**Request**
Reproduce every line of the material with "scientific name" replaced by "binomial name" and nothing else changed. Omit the pictures from your answer.

**Entries shown**
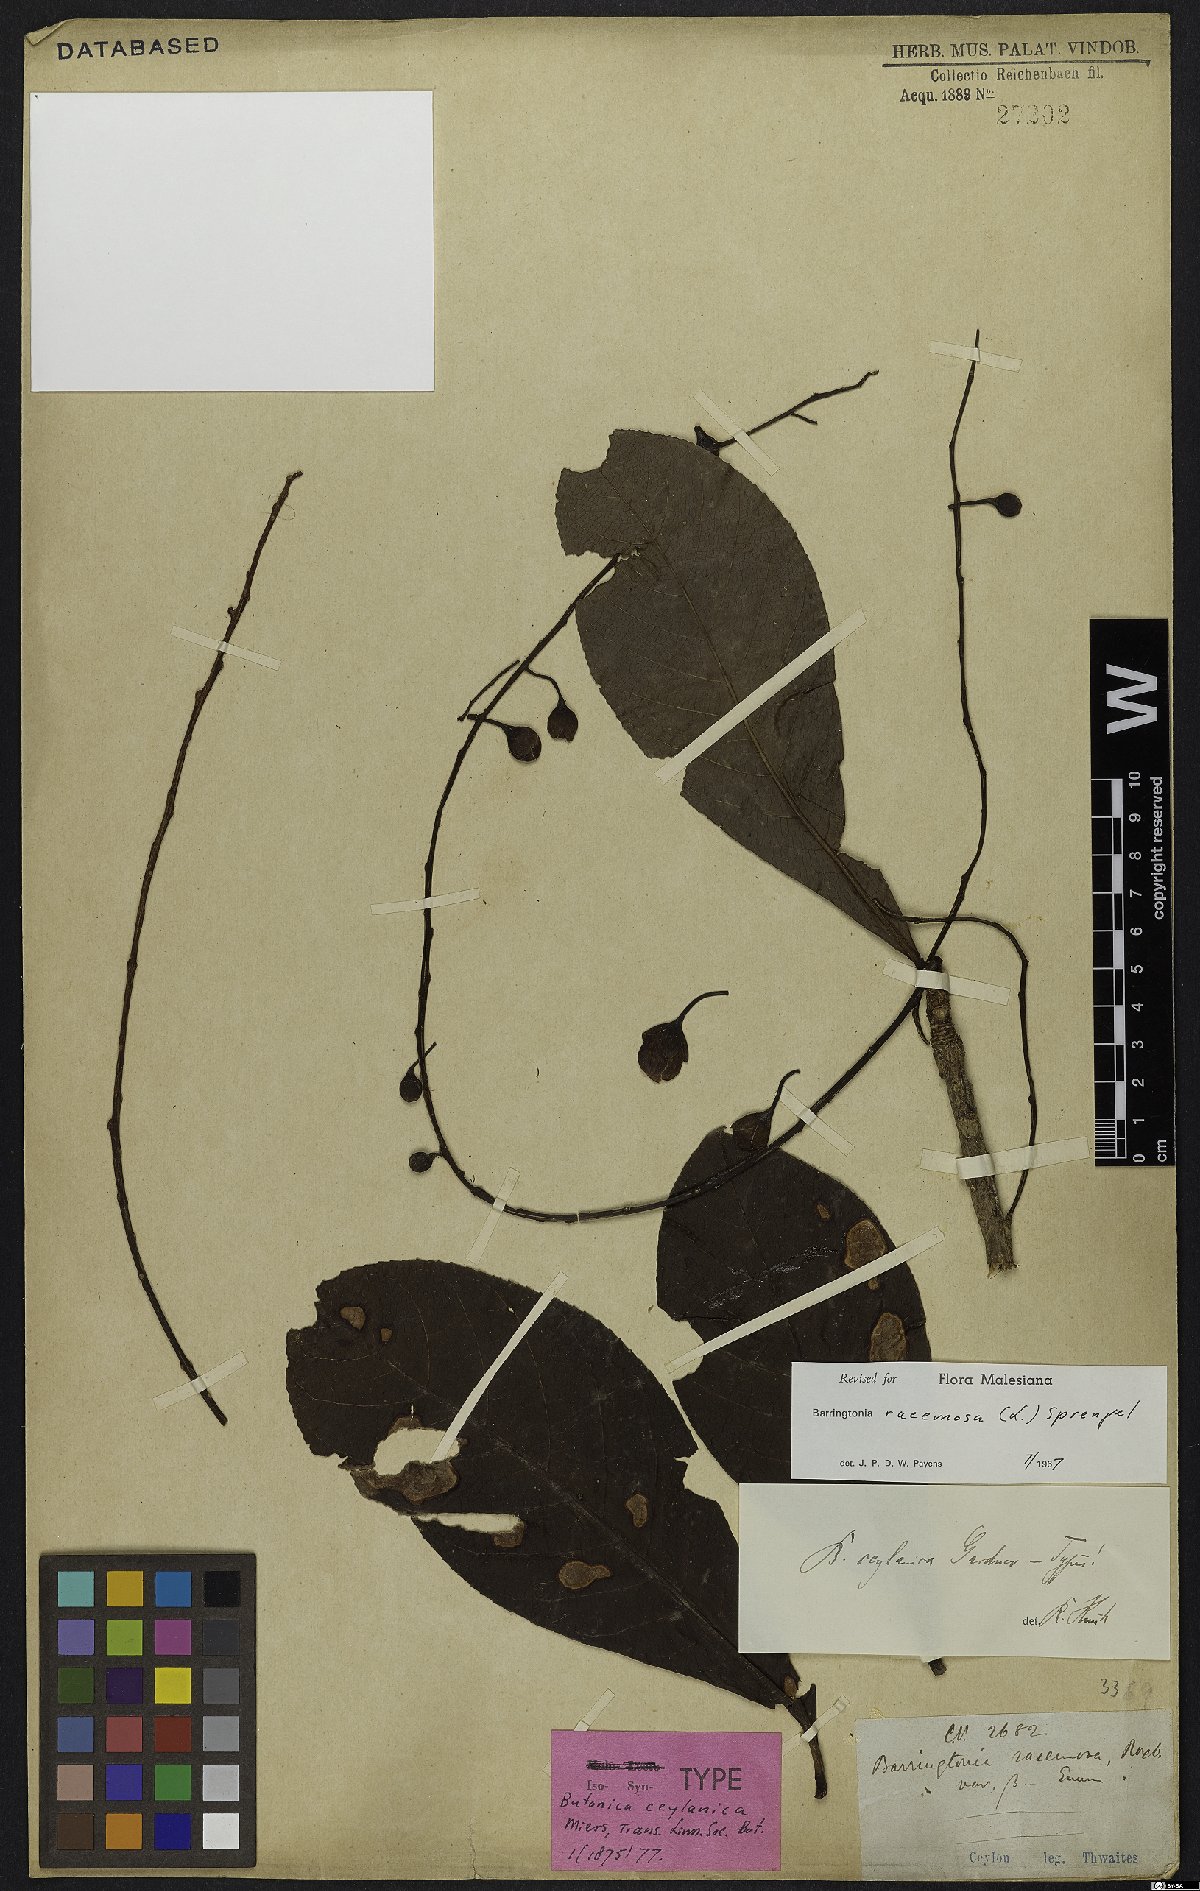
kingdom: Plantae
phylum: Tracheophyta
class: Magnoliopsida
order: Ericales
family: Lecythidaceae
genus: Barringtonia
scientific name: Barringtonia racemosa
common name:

**Reply**
kingdom: Plantae
phylum: Tracheophyta
class: Magnoliopsida
order: Ericales
family: Lecythidaceae
genus: Barringtonia
binomial name: Barringtonia racemosa
common name:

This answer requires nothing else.